Working irregular or rotated shift patterns, especially at night, could have a detrimental effect on a person's health.
Research carried out by an international team has linked shift work with an increased risk of major vascular problems, such as heart attacks and strokes.
The study, published on BMJ.com (the British Medical Journal), represents the largest analysis of shift work and vascular risk to date, and its authors say it has implications for both public policy and occupational medicine.
Scientists from Canada, Norway and Sweden analysed the results of 34 studies, representing around 2 million people, to see what effect irregular or unspecified shifts, night shifts and rotating shifts could have on health.
Of the people studied, 6,598 suffered a heart attack, while 1,854 had an ischaemic stroke caused by a lack of blood flow to the brain.
It was found that these events were more commonly suffered by shift workers, who had a 23 percent increased risk of a heart attack, a 24 percent increased risk of a coronary event and a 5 percent increased risk of a stroke.
Night shifts were found to bring the steepest increase in heart attack risk, of some 42 percent. But the study found no increased risk of death in any case.

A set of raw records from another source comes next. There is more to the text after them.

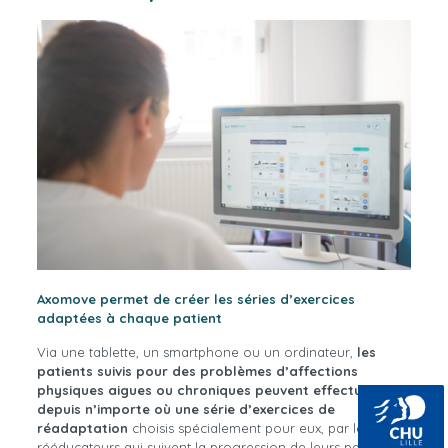
Axomove permet de créer les séries d’exercices
adaptées à chaque patient
Via une tablette, un smartphone ou un ordinateur,
les
patients suivis pour des problèmes d’affections
physiques aigues ou chroniques peuvent effectuer
depuis n’importe où une série d’exercices de
réadaptation
choisis spécialement pour eux, par les
rééducateurs qui suivent la progression de leurs patients,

While the authors admit that the study did not find a major correlation, they concluded it was strong enough to prompt further analysis. Statistical research on Canadian patients during 2008-09 concluded that 7 percent of heart attacks, 7.3 percent of coronary events and 1.6 percent of strokes could be attributed to shift work.
"The increased risk of vascular disease apparent in shift workers, regardless of its expanation, suggests that people who do shift work should be vigilant about risk factor modification.
"Shift workers should be educated about cardiovascular symptoms in an effort to forestall or avert the earliest clinical manifestations of disease."
The authors add that the "modification and rationalisation of shift schedules may yield dividends in terms of healthier, more productive workers."